New dynamic, new role

It was clear from the get-go that the cartel would play a different part in policymaking during the 2011 session.

The newly minted Republican majorities charged forward on alternative teacher licensure, an issue that was rebuffed hard by the teachers union in the 2010 session and ultimately failed. The proposal was in the first round of bills introduced by Republicans in both chambers, and as the proposal came up in committees, other members of the cartel came out in favor. In fact, every single association in the cartel — save the teachers union — supported the legislation. Within the first months of the session, the bill had made it through committees, off the floor and to Gov. Mark Dayton’s desk. And in a ceremonious, bipartisan event, the governor signed the bills.

“With the Democrats always in control of at least one of the chambers, they knew certain reforms weren’t going to go anywhere so they just focused on getting more money,” Garofalo said. “In the past [the cartel] just wouldn’t bring [reforms] up because the [teachers] union was against them and the Legislature wouldn’t pass them, so why bother?”

With the union out of favor this session, Garofalo said Kyte raised the profile of the Association of School Administrators. Kyte teamed up with Republicans to work on reforms to require more frequent teacher evaluations, eliminating a staff development funding requirement and ending penalties for schools that don’t have teacher contracts settled by Jan. 15 each year. The union fought many of these issues.

“This year [MASA] has been really helpful in teaming up on reform,” Garofalo said. “The 2010 elections really changed everything for the teachers union. Before, they oversaw all of the education groups. But the outcome of the elections significantly reduced their clout.”

House Republican Education Reform Chairwoman Sondra Erickson agrees. “Jan Alswager and I get along just fine,” she said. “We have a good relationship, we like each other, but their agenda is sometimes the opposite of all of the others. Charlie Kyte said that this year was the first time that he recalled when the other education groups in the cartel really felt they got their voices heard.”

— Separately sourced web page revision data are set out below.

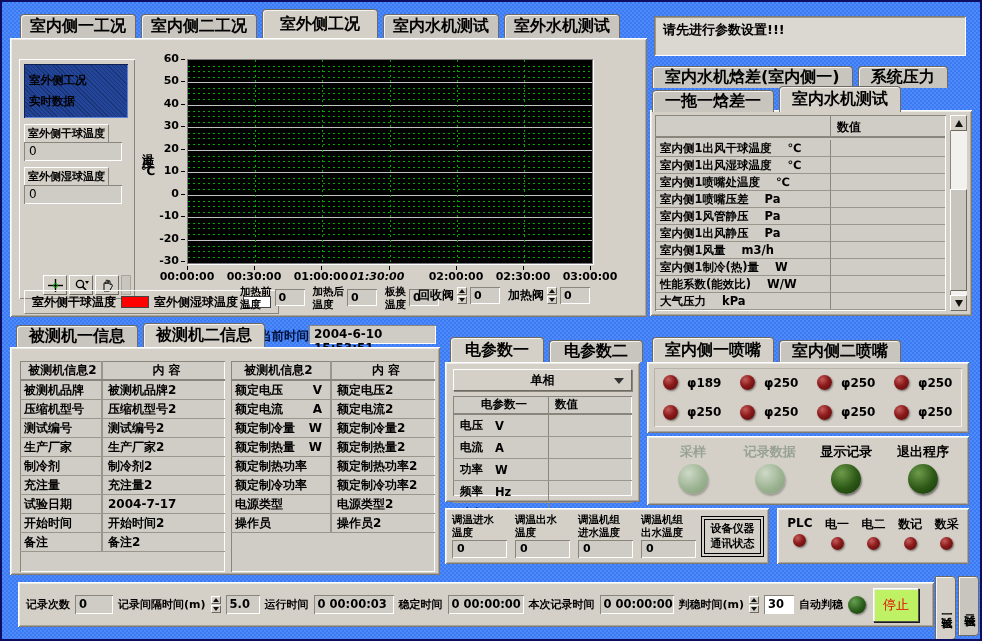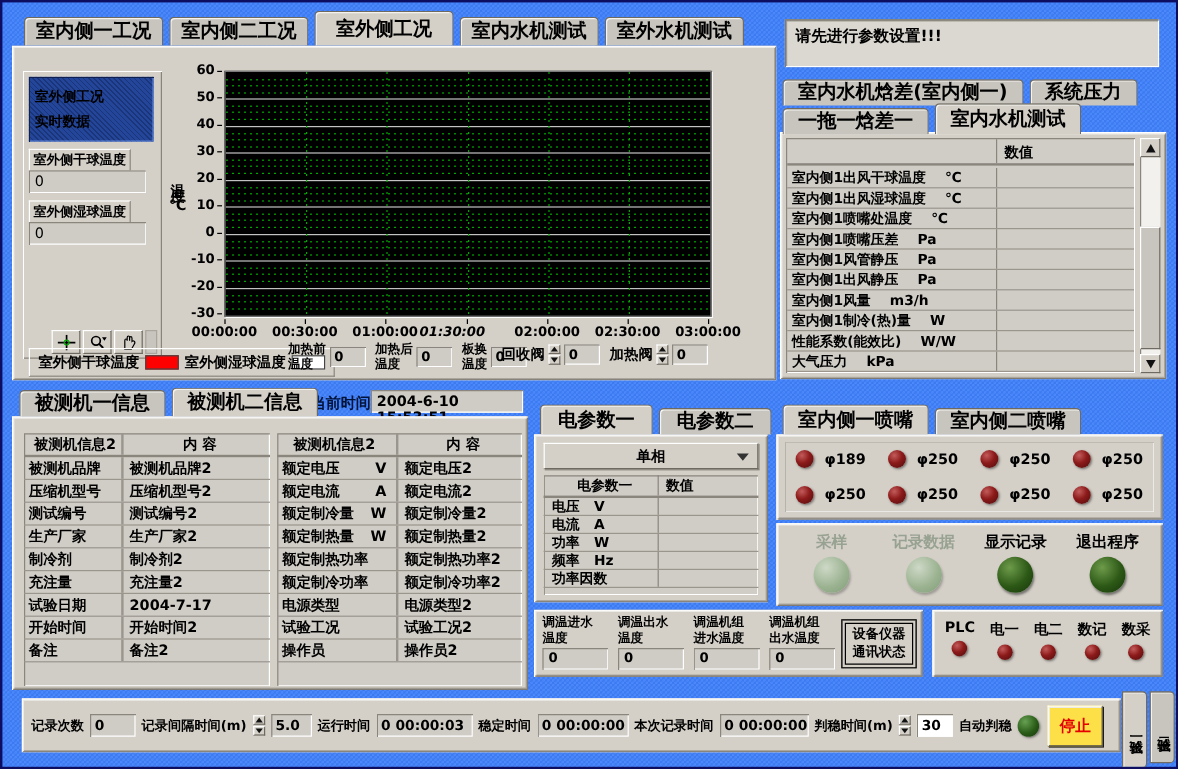--- a/index.html
+++ b/index.html
@@ -145,7 +145,7 @@
     box-shadow: inset 1px 1px 0 #8a867e, inset -1px -1px 0 #fff; font-size:11.5px; font-weight:bold; }
   .et-head { display:flex; height:19px; border-bottom:2px solid #8a867e; align-items:center; }
   .et-head .ec1 { justify-content:center; }
-  .erow { display:flex; height:15px; border-bottom:1px solid #9a968e; align-items:center;justify-content:flex-end; }
+  .erow { display:flex; height:22px; border-bottom:1px solid #9a968e; align-items:center;justify-content:flex-end; }
   .ec1 { width:96px; height:100%; border-right:1px solid #8a867e; display:flex; align-items:center; gap:12px; padding-left:7px; }
   .ec2 { flex:1; padding-left:6px; }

Despite sharing cartel status with the union, Walseth said he was happy to see Education Minnesota get challenged by the new Republican majorities. The rural school districts he represents have long supported alternative teacher licensure as a means to compete with the alluring metro job market. “Quite frankly it’s nice to see,” Walseth noted. “They need to be challenged. There is a lopsided political dynamic in the education community. In education, you really have one big political player with the teachers union and then everyone else.”

The shrinking pool

Things are only going to get more difficult for the cartel, as education funding gets hit along with everything else in the state’s budget.

“We are now at the point where K-12 is getting hit,” former Senate DFL Education Chairman Steve Kelley said. “That is a big force that is putting pressure on every portion of the cartel. This battle is over how to divide up a shrinking pool of resources and who is going to have the bargaining power.”

Greiling, who has worked well with the cartel in the past, was unhappy with their willingness to offer up an expanded K-12 school shift during session in lieu of permanent cuts to education. In the final budget deal, Dayton and GOP legislators delayed $2.2 billion in payments to schools, an addition of over $700 million more to the shift enacted in the last biennial budget.

Walseth acknowledges that the shift, despite being offered up by education lobbyists, will likely be an area of focus for the cartel next session. “Something tells me you can’t just borrow $2.2 billion and not have a plan to pay for it,” he said. “Something tells me we need to get organized around this and what this means long term … Otherwise what’s going to stop them from going to a 50:50 shift, or more?”

By Greiling’s account, the coalition needs to regroup to make a game plan before legislators convene next session. “Maybe this time they need to figure out what they are for and play some offense next session instead of defense,” she said. “I’d like to see them be a real cartel again if they can find something valuable to push for.”